Render the entries below as a numbered list, starting with the line that contains "Is the value" and going on through the line that contains "Is it true that the value at MA412 is 9?". Skip blank lines and leave out the pictures.

▶ **Source material**:
--------

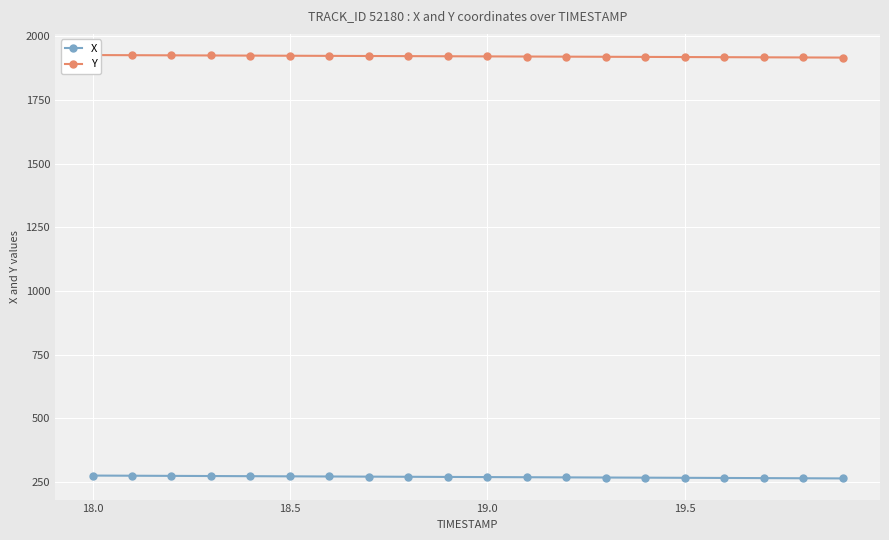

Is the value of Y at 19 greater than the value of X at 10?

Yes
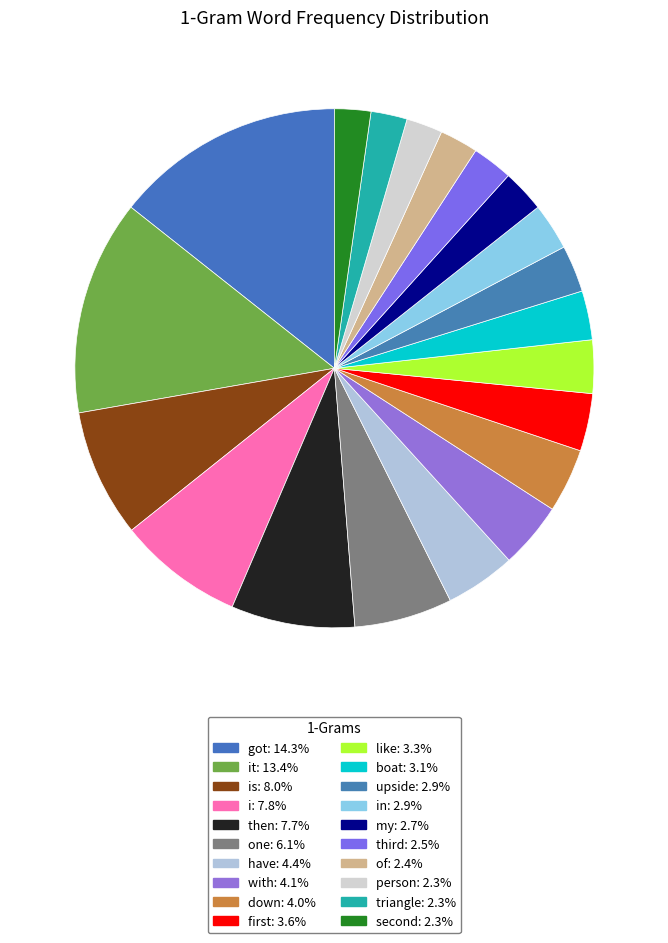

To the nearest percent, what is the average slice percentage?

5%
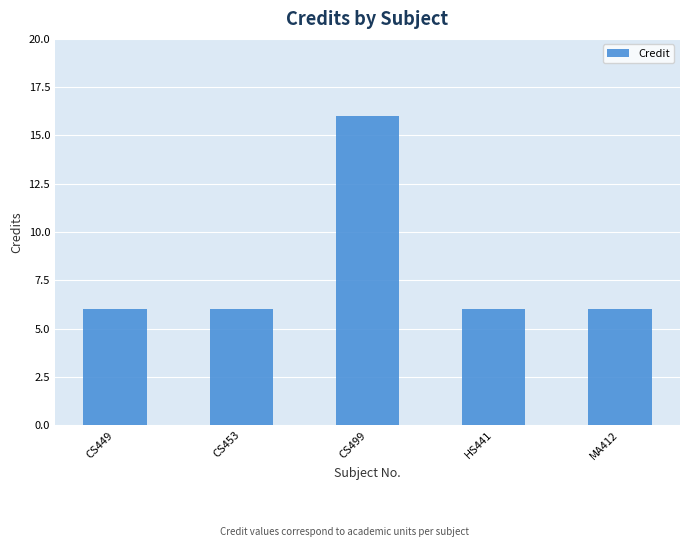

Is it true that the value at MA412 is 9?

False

--------

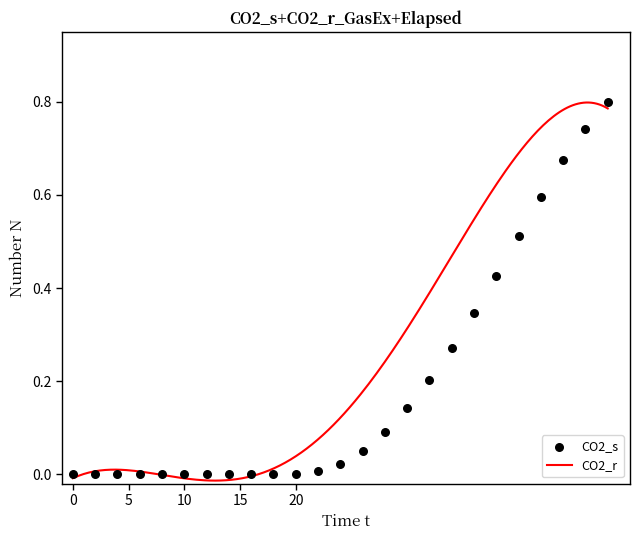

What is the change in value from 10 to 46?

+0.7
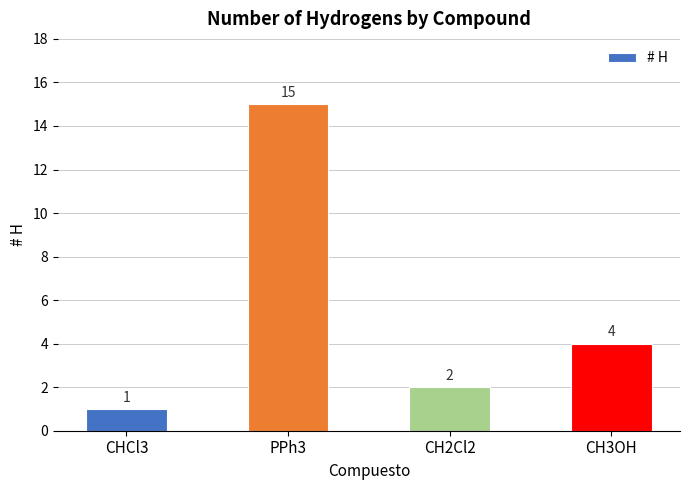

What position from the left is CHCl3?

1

--------

▶ **Solution below**:
1. Is the value of Y at 19 greater than the value of X at 10?
2. Yes
3. To the nearest percent, what is the average slice percentage?
4. 5%
5. Is it true that the value at MA412 is 9?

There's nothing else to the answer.